Selected extract:
· · · · ·

The three myths of US Middle East policy

At the brand new Jewish Review of Books, Shlomo Avineri reviews Dennis Ross and David Makovsky's Myths, Illusions & Peace.
The authors focus mainly on three myths: 1) “linkage,” 2) “engagement,” and 3) promotion of regional democracy. The connection of the first two with the supposedly innovative approaches put forth by the Obama administration (in which Ross himself now plays a part) is what gives this book its special significance.

Ross and Makovsky view the myth of linkage as the most pernicious of the three, and call it “the mother of all myths.” They show that it is not really new, and that the “realists” who currently espouse it have a venerable lineage, going back to the 1940s. According to this “realist” view, the problems that the United States faces in the Arab world—and by implication also among Muslims in general—stem from the Arab-Israeli conflict. Once this conflict is solved—and solved, so the proponents of this approach usually, though not universally, suggest—by satisfying Arab demands, the tension between the Arabs and the US will disappear. In political terms, what this has meant for decades is that Washington must compel Israel to dismantle all settlements and return to its pre-1967 borders. The subsequent establishment of a Palestinian state with East Jerusalem as its capital would at once put an end to the estrangement of the Arabs from the US, enhance the standing of America in the region, and (realists being realists) insure an unimpeded flow of oil from the Arab Gulf states to the West. Waxing sanctimonious, some of these realists occasionally add that this would also be in Israel’s “best interests.”

This myth was initially identified with basically conservative groups, business-oriented, sometimes connected with oil interests, and ensconced among the State Department “Arabists.” Occasionally, it was also tinged with strains of genteel anti-Semitism, viewing Jews generally (in American society, as well as in the Middle East), as slightly pushy and disruptive of the established order. It was these “realists” who sought unsuccessfully to thwart President Truman’s recognition of Israel in 1948. At that time, some even viewed the social democratic dominance of the Jewish community in Palestine as being a dangerous prelude to Soviet influence on the politics of the Jewish state.

The right-wing tincture of the “realists” has faded in recent years, and this position is now much more identified with a left-wing approach (how “realists” can really be left-wing if left-wing politics is identified with universalist humanist ideas is a separate issue). Not to put too fine a point on it, this attitude was also, at least in part, responsible for President Obama’s masterful—yet fawning—speech in Cairo.
The book sounds fascinating and it's been out long enough that Amazon actually has some reasonable prices to buy it.

Read the whole thing.

1 Comments:

At 5:37 PM, Blogger Geoffrey Carman said...

I bought it, and got through a few hundred pages, and put it aside. Ok read, but not a page turner, compelling read.

I DID however really enjoy Marc Theisen's book, Courting Disaster

http://www.amazon.com/Courting-Disaster-America-Barack-Inviting/dp/1596986034/ref=sr_1_1?ie=UTF8&s=books&qid=1266939354&sr=8-1

Great book, great read.

His best line is how Christopher Hitchens proves that water boarding (used on US Armed forces in SERE training, but only on three detainees in the end) is NOT torture, because torture by any sensible definition is something about which you do NOT say "Let me try that". Nor in Hitchens' case do you say, "Let me try that again!" when you give up so easily.

· · · · ·

Assigned task A: In the blog post on US Middle East policy, which of the three myths do Ross and Makovsky regard as the most pernicious?

Exercise inputs:
· · · · ·

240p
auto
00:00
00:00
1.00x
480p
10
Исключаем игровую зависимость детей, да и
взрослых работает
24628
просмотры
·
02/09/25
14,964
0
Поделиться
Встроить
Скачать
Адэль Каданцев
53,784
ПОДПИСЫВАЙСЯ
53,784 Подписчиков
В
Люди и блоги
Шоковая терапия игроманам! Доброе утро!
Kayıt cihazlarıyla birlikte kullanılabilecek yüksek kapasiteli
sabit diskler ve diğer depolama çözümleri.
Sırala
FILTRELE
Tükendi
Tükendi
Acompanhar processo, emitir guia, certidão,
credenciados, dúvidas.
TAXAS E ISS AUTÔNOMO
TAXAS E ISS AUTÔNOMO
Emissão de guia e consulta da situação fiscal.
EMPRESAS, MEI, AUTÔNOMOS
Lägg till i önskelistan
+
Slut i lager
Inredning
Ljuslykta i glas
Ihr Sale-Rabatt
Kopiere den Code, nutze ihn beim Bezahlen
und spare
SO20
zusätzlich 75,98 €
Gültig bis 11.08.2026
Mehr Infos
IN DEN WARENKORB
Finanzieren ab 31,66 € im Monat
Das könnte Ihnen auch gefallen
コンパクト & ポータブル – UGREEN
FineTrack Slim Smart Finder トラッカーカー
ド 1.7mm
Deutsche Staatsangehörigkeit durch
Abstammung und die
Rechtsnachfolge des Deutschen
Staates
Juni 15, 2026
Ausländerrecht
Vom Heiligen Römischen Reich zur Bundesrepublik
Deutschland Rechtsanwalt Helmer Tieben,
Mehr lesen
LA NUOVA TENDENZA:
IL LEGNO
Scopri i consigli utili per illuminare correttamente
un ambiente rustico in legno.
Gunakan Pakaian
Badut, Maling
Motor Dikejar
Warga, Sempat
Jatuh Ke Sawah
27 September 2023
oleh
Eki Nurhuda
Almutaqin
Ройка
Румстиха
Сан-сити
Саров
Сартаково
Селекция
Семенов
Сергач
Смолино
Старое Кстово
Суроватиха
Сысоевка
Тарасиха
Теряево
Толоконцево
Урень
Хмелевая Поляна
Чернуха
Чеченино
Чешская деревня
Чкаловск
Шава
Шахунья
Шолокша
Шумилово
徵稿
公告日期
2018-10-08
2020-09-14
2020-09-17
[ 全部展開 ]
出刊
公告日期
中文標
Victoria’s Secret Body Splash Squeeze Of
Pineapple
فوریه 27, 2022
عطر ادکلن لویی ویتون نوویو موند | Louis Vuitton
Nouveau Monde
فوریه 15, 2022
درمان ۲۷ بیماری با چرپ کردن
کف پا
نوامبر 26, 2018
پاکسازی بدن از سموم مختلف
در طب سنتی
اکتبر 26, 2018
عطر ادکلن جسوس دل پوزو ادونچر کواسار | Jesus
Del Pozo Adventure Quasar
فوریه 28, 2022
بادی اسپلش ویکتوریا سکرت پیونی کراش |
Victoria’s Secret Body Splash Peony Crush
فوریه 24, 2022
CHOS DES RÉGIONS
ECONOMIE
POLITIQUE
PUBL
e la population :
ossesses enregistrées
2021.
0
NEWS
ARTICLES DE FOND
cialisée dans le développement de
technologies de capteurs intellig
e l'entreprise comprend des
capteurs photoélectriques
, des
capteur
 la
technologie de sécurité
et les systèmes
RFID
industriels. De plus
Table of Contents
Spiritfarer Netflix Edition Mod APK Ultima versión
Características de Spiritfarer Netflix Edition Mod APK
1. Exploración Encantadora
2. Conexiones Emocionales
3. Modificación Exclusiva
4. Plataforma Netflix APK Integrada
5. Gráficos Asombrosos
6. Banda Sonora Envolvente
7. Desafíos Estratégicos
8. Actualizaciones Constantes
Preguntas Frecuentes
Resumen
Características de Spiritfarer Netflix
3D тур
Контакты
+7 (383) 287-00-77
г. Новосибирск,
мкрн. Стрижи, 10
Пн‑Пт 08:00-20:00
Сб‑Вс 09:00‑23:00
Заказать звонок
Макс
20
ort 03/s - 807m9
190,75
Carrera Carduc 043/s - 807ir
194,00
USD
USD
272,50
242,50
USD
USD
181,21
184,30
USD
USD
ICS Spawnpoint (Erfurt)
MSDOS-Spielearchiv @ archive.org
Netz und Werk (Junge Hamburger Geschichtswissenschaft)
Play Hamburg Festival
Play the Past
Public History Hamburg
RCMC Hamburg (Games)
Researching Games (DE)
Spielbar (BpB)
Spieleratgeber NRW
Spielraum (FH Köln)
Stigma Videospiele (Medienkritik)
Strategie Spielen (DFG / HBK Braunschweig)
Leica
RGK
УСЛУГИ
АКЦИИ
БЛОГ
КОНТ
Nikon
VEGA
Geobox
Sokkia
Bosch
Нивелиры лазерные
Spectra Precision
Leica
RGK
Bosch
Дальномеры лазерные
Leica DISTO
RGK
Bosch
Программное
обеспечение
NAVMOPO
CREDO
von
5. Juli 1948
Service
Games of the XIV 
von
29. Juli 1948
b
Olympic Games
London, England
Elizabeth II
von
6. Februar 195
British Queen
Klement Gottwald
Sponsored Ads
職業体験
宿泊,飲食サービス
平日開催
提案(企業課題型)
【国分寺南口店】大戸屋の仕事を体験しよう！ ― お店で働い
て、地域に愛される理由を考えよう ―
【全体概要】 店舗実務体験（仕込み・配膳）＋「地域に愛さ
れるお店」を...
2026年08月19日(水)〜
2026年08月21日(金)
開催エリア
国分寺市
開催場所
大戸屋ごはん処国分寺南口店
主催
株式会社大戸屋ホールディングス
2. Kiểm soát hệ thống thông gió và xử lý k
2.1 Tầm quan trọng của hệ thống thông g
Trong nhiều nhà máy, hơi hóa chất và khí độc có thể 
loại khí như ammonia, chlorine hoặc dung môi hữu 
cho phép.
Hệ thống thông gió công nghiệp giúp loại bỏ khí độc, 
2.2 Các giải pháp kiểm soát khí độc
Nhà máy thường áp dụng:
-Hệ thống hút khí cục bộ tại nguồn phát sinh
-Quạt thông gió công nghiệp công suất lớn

· · · · ·

Assigned task B: Return the entries line for line, unchanged, from their very first line through the line that contains "credenciados, dúvidas.", with both ends included.

Task output A: The myth of linkage, which they call "the mother of all myths."

Task output B:
240p
auto
00:00
00:00
1.00x
480p
10
Исключаем игровую зависимость детей, да и
взрослых работает
24628
просмотры
·
02/09/25
14,964
0
Поделиться
Встроить
Скачать
Адэль Каданцев
53,784
ПОДПИСЫВАЙСЯ
53,784 Подписчиков
В
Люди и блоги
Шоковая терапия игроманам! Доброе утро!
Kayıt cihazlarıyla birlikte kullanılabilecek yüksek kapasiteli
sabit diskler ve diğer depolama çözümleri.
Sırala
FILTRELE
Tükendi
Tükendi
Acompanhar processo, emitir guia, certidão,
credenciados, dúvidas.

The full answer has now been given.